Pour comprendre le succès des Nuits Debout, il faut sans doute faire ce triste constat : la gauche institutionnelle a disparu.
Pour parler de solidarité, de fraternité, de liberté... jeunes et exclus réinventent l'Agora, puisque politique et medias, sont confisqués par la même clique de donneurs de leçons blanchis sous le harnois : élus, "experts" en tout genre, journalistes... qui tourne en boucle sur toutes les antennes (on se demande où est la pluralité de l'information quand toutes les chaînes présentent exactement le même casting !).
Les anciens, dont je suis, se consolent avec l'évocation "des voix chères qui se sont tues". Victor Hugo en est une... et pas la moindre ! Ecoutons-la encore un peu.
" La liberté commence où l'ignorance finit"
Cette petite phrase, extraite des Contemplations, est mise en exergue dans le chapeau de ce site. Elle me sert de devise. C'est un marqueur de gauche.

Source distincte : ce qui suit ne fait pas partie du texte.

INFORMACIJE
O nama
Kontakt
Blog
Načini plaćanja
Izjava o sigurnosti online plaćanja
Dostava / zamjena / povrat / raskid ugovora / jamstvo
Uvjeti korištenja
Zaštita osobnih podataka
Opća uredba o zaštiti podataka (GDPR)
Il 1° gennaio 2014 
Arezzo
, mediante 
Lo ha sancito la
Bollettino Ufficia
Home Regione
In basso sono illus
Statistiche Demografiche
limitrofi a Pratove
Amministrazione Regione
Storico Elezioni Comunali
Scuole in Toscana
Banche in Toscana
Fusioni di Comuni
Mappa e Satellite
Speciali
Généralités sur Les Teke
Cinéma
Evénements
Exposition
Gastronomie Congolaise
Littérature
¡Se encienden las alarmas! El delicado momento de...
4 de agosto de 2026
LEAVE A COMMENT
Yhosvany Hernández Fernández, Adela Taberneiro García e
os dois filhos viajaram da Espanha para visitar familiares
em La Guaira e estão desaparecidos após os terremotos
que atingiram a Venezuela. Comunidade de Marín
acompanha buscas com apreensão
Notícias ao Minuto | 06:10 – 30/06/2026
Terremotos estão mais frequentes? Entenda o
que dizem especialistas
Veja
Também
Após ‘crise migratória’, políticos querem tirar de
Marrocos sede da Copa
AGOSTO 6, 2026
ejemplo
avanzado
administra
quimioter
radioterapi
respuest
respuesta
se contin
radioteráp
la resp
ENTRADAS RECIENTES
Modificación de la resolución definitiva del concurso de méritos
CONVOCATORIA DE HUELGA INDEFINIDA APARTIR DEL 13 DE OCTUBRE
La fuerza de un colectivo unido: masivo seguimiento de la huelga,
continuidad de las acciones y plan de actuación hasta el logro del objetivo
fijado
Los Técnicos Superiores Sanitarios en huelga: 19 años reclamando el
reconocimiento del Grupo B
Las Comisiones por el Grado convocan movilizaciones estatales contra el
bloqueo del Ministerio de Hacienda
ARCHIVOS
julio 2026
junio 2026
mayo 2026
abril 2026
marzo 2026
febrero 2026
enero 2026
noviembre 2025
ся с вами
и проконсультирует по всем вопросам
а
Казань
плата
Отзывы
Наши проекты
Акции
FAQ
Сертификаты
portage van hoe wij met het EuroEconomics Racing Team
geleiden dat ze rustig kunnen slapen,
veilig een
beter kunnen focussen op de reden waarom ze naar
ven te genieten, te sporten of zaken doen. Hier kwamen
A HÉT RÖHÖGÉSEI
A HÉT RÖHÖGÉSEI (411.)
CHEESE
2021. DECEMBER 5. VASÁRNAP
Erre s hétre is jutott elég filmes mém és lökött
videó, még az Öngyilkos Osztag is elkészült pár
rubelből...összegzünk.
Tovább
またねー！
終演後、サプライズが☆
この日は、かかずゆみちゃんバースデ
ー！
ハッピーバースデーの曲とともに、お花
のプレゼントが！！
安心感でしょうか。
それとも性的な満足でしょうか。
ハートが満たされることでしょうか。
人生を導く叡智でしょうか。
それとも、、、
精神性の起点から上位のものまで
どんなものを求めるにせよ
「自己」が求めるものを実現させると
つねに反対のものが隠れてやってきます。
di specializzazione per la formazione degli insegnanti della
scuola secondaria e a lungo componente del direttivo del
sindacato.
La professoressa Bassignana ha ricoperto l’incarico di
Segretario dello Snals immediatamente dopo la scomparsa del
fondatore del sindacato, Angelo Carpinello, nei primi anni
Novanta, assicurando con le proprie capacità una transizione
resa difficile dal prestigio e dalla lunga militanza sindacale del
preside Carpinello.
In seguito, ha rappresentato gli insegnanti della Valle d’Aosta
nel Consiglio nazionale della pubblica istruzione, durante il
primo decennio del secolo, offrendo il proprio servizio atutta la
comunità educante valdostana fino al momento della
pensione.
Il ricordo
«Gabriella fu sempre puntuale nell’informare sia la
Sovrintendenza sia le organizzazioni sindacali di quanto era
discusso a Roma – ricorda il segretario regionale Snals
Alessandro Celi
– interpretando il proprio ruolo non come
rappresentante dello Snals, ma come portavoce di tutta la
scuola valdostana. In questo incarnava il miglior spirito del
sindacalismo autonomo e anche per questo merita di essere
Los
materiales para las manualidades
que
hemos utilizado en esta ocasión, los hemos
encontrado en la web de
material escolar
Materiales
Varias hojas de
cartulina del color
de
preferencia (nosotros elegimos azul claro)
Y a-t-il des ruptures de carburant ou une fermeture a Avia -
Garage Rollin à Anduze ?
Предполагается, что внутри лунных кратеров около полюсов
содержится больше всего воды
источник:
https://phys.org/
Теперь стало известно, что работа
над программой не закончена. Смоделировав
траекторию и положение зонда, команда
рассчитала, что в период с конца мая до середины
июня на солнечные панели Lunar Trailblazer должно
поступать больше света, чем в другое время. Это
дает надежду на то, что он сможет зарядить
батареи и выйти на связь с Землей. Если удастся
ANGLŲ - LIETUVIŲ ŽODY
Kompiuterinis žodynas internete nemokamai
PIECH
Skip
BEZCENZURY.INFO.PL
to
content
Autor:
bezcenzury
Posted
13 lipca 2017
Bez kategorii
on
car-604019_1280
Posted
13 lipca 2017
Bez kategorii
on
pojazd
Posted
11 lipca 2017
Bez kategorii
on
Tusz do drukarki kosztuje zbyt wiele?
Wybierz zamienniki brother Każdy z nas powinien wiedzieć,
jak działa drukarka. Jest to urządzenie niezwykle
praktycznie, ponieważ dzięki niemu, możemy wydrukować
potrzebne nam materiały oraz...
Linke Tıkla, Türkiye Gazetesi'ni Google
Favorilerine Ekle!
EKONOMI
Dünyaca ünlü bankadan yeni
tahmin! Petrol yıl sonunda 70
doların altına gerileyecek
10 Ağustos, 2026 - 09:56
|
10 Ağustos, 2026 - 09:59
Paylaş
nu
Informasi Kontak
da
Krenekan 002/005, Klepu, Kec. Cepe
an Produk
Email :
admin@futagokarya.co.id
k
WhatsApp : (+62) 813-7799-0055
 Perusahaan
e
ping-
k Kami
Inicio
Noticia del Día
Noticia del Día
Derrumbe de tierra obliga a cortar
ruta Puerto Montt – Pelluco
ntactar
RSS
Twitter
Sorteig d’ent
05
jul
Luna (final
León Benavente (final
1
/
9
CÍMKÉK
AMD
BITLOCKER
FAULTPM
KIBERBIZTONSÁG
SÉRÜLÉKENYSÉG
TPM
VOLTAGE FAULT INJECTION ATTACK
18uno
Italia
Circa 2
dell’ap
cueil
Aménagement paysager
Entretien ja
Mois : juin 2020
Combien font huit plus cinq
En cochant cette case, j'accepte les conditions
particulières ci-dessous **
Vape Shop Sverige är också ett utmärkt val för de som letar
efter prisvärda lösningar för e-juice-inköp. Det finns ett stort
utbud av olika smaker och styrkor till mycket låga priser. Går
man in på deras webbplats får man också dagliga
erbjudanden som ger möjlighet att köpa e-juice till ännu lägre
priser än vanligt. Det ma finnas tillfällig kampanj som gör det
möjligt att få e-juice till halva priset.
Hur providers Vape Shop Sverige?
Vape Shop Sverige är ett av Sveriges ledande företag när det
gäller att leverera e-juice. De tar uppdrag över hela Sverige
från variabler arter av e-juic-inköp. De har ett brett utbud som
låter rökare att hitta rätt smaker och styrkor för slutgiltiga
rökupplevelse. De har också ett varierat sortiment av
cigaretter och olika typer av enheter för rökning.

Au-delà des interprétations philosophiques qu'elle suscite, elle a pour moi un sens très clair, qui correspond tout à fait à l'orientation de ces quelques pages destinées à éveiller la curiosité des lecteurs dans divers domaines et à susciter un appétit de connaissance.
OUI, Le premier devoir d'un homme de gauche est de lutter contre l'obscurantisme, longtemps véhiculé par la religion, arme fatale des pouvoirs absolus qui se sont succédé durant deux millénaires, sur tous les continents.
Les philosophes des Lumières ont été les premiers a tenter de subvertir cet ordre ancien. La grande Encyclopédie dénonçait l'ignorance, Voltaire s'en prenait à l'arbitraire et Diderot au religieux. L'ensemble indiquait un chemin vers la liberté et ouvrait la voie à La Révolution française de 1789.
Grand admirateur de Chateaubriand dans sa jeunesse, Hugo est un conservateur modéré jusqu'en 1850 (il a 48 ans). Il va dès lors évoluer vers un réformisme de gauche aux idées parfois radicales pour son époque, tout en réfutant tout manichéisme.
On lui reprochera sa position ambigüe sur la Commune. Il la justifiera ainsi :
« Ce que représente la Commune est immense, elle pourrait faire de grandes choses, elle n'en fait que des petites. Et des petites choses qui sont des choses odieuses, c'est lamentable. Entendons-nous, je suis un homme de révolution. J'accepte donc les grandes nécessités, à une seule condition : c'est qu'elles soient la confirmation des principes et non leur ébranlement. Toute ma pensée oscille entre ces deux pôles : « civilisation-révolution »
Il dénoncera néanmoins les exactions des troupes de Thiers, la répression qui s'abat sur les Communards et soutiendra Louise Michel condamnée au bagne avec qui il échangera une longue correspondance.
Dans les Misérables, il dénoncera le dénuement du peuple, la condition féminine, la ségrégation sociale.
Gavroche, gamin de Paris, qui meurt sur une barricade en chantant :
"Je suis tombé par terre,
C'est la faute à Voltaire,
Le nez dans le ruisseau,
C'est la faute à... [Rousseau]."
a longtemps été cher au coeur de la gauche.
En 1879 il proclamera : « La question sociale reste. Elle est terrible, mais elle est simple, c'est la question de ceux qui ont et de ceux qui n'ont pas ! »
Dans son Discours sur la misère, prononcé en 1849, il proclamait déjà : " je suis de ceux qui pensent et qui affirment qu’on peut détruire la misère. Remarquez-le bien, messieurs, je ne dis pas diminuer, amoindrir, limiter, circonscrire, je dis détruire. "
Et dans Claude Gueux, dès 1834 : " Ayez pitié du peuple, à qui le bagne prend ses fils, et le lupanar ses filles. Vous avez trop de forçats, vous avez trop de prostituées."
Victor Hugo a été républicain, féministe ("George Sand meurt, mais elle nous lègue le droit de la femme puisant son évidence dans le génie de la femme. C’est ainsi que la révolution se complète. Pleurons les morts, mais constatons les avènements ; les faits définitifs surviennent, grâce à ces fiers esprits précurseurs."), abolitionniste militant, en un temps où bien peu nombreux étaient ceux qui soutenaient ce triple combat.
Le peuple ne s'y est pas trompé, il participa en masse à ses funérailles. Le premier juin 1885, plus de deux millions de personnes suivirent son cortège funèbre.